(Dataset entries)

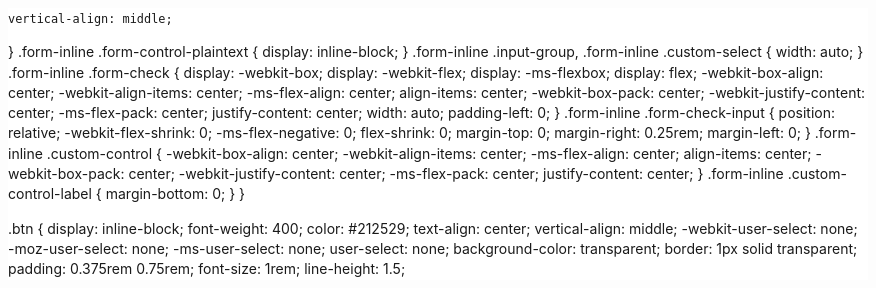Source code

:     vertical-align: middle;
  }
  .form-inline .form-control-plaintext {
    display: inline-block;
  }
  .form-inline .input-group,
  .form-inline .custom-select {
    width: auto;
  }
  .form-inline .form-check {
    display: -webkit-box;
    display: -webkit-flex;
    display: -ms-flexbox;
    display: flex;
    -webkit-box-align: center;
    -webkit-align-items: center;
        -ms-flex-align: center;
            align-items: center;
    -webkit-box-pack: center;
    -webkit-justify-content: center;
        -ms-flex-pack: center;
            justify-content: center;
    width: auto;
    padding-left: 0;
  }
  .form-inline .form-check-input {
    position: relative;
    -webkit-flex-shrink: 0;
        -ms-flex-negative: 0;
            flex-shrink: 0;
    margin-top: 0;
    margin-right: 0.25rem;
    margin-left: 0;
  }
  .form-inline .custom-control {
    -webkit-box-align: center;
    -webkit-align-items: center;
        -ms-flex-align: center;
            align-items: center;
    -webkit-box-pack: center;
    -webkit-justify-content: center;
        -ms-flex-pack: center;
            justify-content: center;
  }
  .form-inline .custom-control-label {
    margin-bottom: 0;
  }
}

.btn {
  display: inline-block;
  font-weight: 400;
  color: #212529;
  text-align: center;
  vertical-align: middle;
  -webkit-user-select: none;
     -moz-user-select: none;
      -ms-user-select: none;
          user-select: none;
  background-color: transparent;
  border: 1px solid transparent;
  padding: 0.375rem 0.75rem;
  font-size: 1rem;
  line-height: 1.5;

* Problem requirements:
Return the lines of the data above in full and exactly, with no pictures.

* Response to the task:
Source code

:     vertical-align: middle;
  }
  .form-inline .form-control-plaintext {
    display: inline-block;
  }
  .form-inline .input-group,
  .form-inline .custom-select {
    width: auto;
  }
  .form-inline .form-check {
    display: -webkit-box;
    display: -webkit-flex;
    display: -ms-flexbox;
    display: flex;
    -webkit-box-align: center;
    -webkit-align-items: center;
        -ms-flex-align: center;
            align-items: center;
    -webkit-box-pack: center;
    -webkit-justify-content: center;
        -ms-flex-pack: center;
            justify-content: center;
    width: auto;
    padding-left: 0;
  }
  .form-inline .form-check-input {
    position: relative;
    -webkit-flex-shrink: 0;
        -ms-flex-negative: 0;
            flex-shrink: 0;
    margin-top: 0;
    margin-right: 0.25rem;
    margin-left: 0;
  }
  .form-inline .custom-control {
    -webkit-box-align: center;
    -webkit-align-items: center;
        -ms-flex-align: center;
            align-items: center;
    -webkit-box-pack: center;
    -webkit-justify-content: center;
        -ms-flex-pack: center;
            justify-content: center;
  }
  .form-inline .custom-control-label {
    margin-bottom: 0;
  }
}

.btn {
  display: inline-block;
  font-weight: 400;
  color: #212529;
  text-align: center;
  vertical-align: middle;
  -webkit-user-select: none;
     -moz-user-select: none;
      -ms-user-select: none;
          user-select: none;
  background-color: transparent;
  border: 1px solid transparent;
  padding: 0.375rem 0.75rem;
  font-size: 1rem;
  line-height: 1.5;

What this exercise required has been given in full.